Dalam aspek sosial budaya, Gelombang Globalisasi menggelorakan sex bebas dan sex sejenis, mengobarkan budaya hidup yang hedonistis-individualistis, pragmatis-materalitis dan narsistis, merusak dan menghancurkan bangunan tata nilai keluarga – kebersamaan – gotongroyong, merusak serta menghancurkan moral masyarakat, kebudayaan, adat, tradisi dan kearifan lokal,
Dalam aspek agama dan spiritualisme, Gelombang Globalisasi mendangkalkan dan menghancurkan nilai-nilai moral spiritual dan kesalehan yang hakiki, melibas tradisi dan kearifan lokal yang memperkuat spiritualisme dan agama, menciptakan dan mengembangkan aliran-aliran sesat, mengembangkan sekularisme dan secara khusus memecahbelah pemeluk agama terbesar dan militan negeri ini.
Gempuran dahsyat tersebut kini sudah bisa kita lihat pada pola pikir, perilaku, gaya hidup dan bahkan peradaban masyarakat. Nampak jelas, masyarakat Indonesia kini sedang mabok dalam alunan musik jiwa yang pragmatis, hedonis, individualis, materialis dan narsis. Kita mulai berubah menjadi masyarakat yang sangat egois, yang memuja diri sendiri, yang menghalalkan segala cara untuk mencapai tujuan, khususnya agar bisa “berkuasa dan kaya raya dalam tempo yang sesingkat-singkatnya dengan segala cara.” Hidup kita menjadi boros, keras lagi mementingkan diri sendiri. Menjadikan kesalehan hanya sekedar sebagai formalitas.

_Informasi yang Diberikan_:
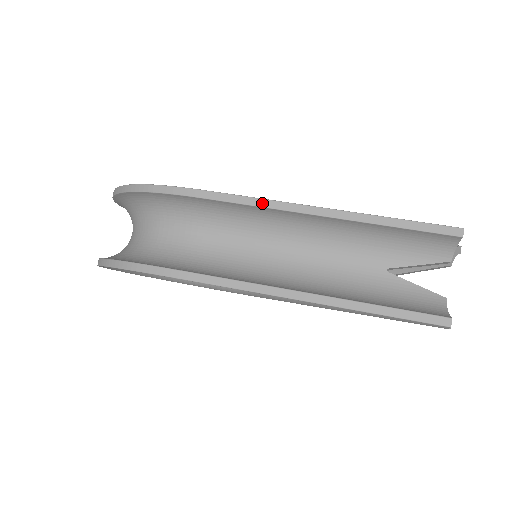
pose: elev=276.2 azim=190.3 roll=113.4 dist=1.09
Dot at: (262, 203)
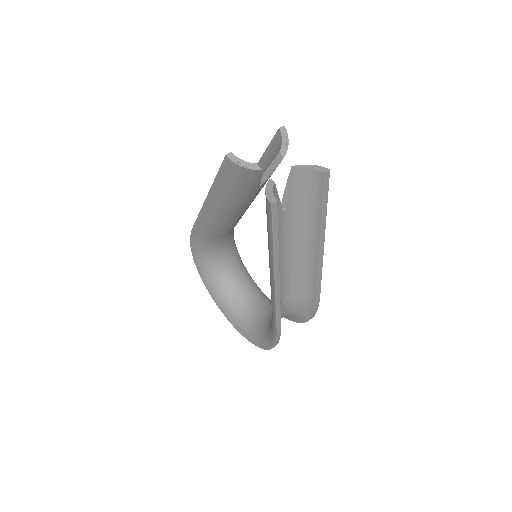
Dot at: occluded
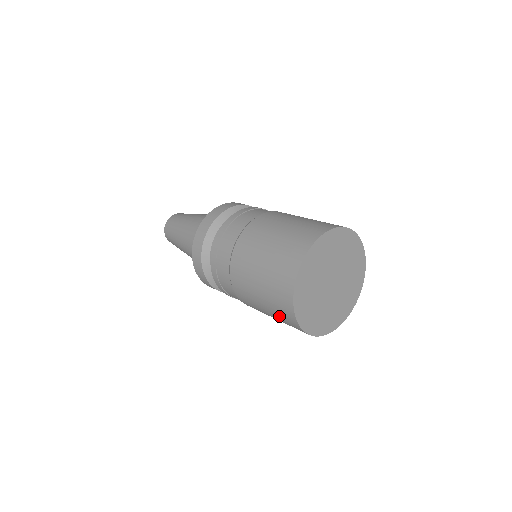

* * *

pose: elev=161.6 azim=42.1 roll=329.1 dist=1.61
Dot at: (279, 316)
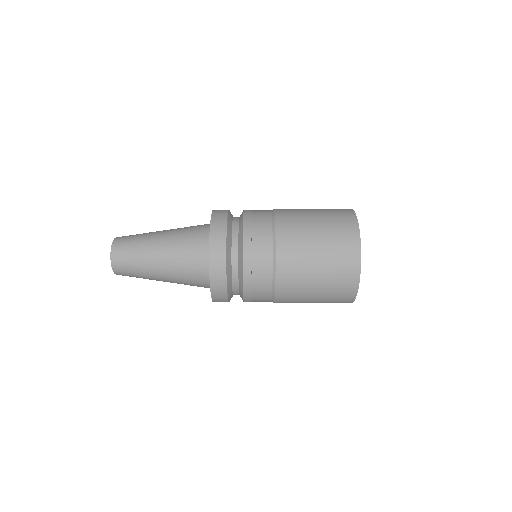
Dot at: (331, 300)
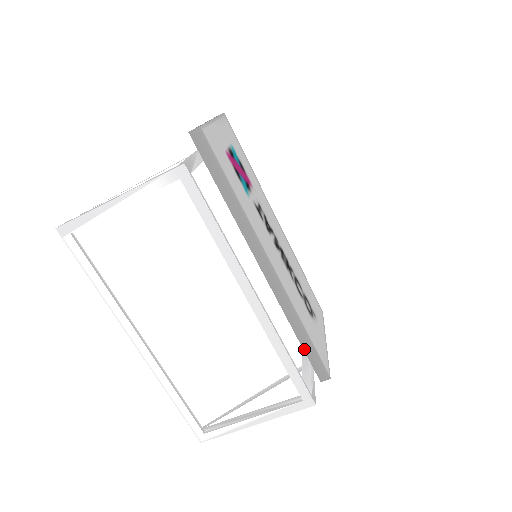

_Tugas yang Diberikan 1_: Nyatakan sebagai daftar bernomor seluruh baris catatan di atas, mulai dari baris yang memuat "pose: elev=161.6 azim=42.1" hingga baris yang memuat "Dot at: (331, 300)", termasuk kedua baris tersebut. Abaikan baris kosong dan jangan sertakan gambar dalam jawaban.
_Tugas yang Diberikan 2_: Lanjutkan teks tentang dampak Gelombang Globalisasi mulai dari bagian setelah kalimat terakhirnya.

_Jawaban Tugas 1_:
1. pose: elev=161.6 azim=42.1 roll=329.1 dist=1.61
2. Dot at: (279, 316)
3. Dot at: (331, 300)

_Jawaban Tugas 2_:
Pola hidup masyarakat sedang berkembang pesat ke pola hidup yang sangat konsumtif berlebihan, serba mewah dan gemerlap, sehingga menjadikan negeri kita cenderung mudah mengalami defisit dalam neraca pembiayan dan perdagangan luar negerinya. Kita telah menjadi bangsa yang tekor lantaran pola hidup kita. Cobalah perhatikan barang-barang kebutuhan kita sehari-hari, mulai dari bahan pangan yang sangat sederhana seperti garam sampai dengan peralatan elektronik yang canggih, sebagian besar berasal dari impor. Demikian pula penguasaan sumber daya alam, seperti minyak dan gas bumi, mineral dan emas, hutan dan kebun kelapa sawit bahkan air minum dalam kemasan, pabrik semen, rokok dan toko-toko kelontong dan bahan pokok, juga dikuasai oleh modal asing atau pengusaha besar yang bekerjasama dengan asing. Sementara rakyat di sekitarnya tetap miskin.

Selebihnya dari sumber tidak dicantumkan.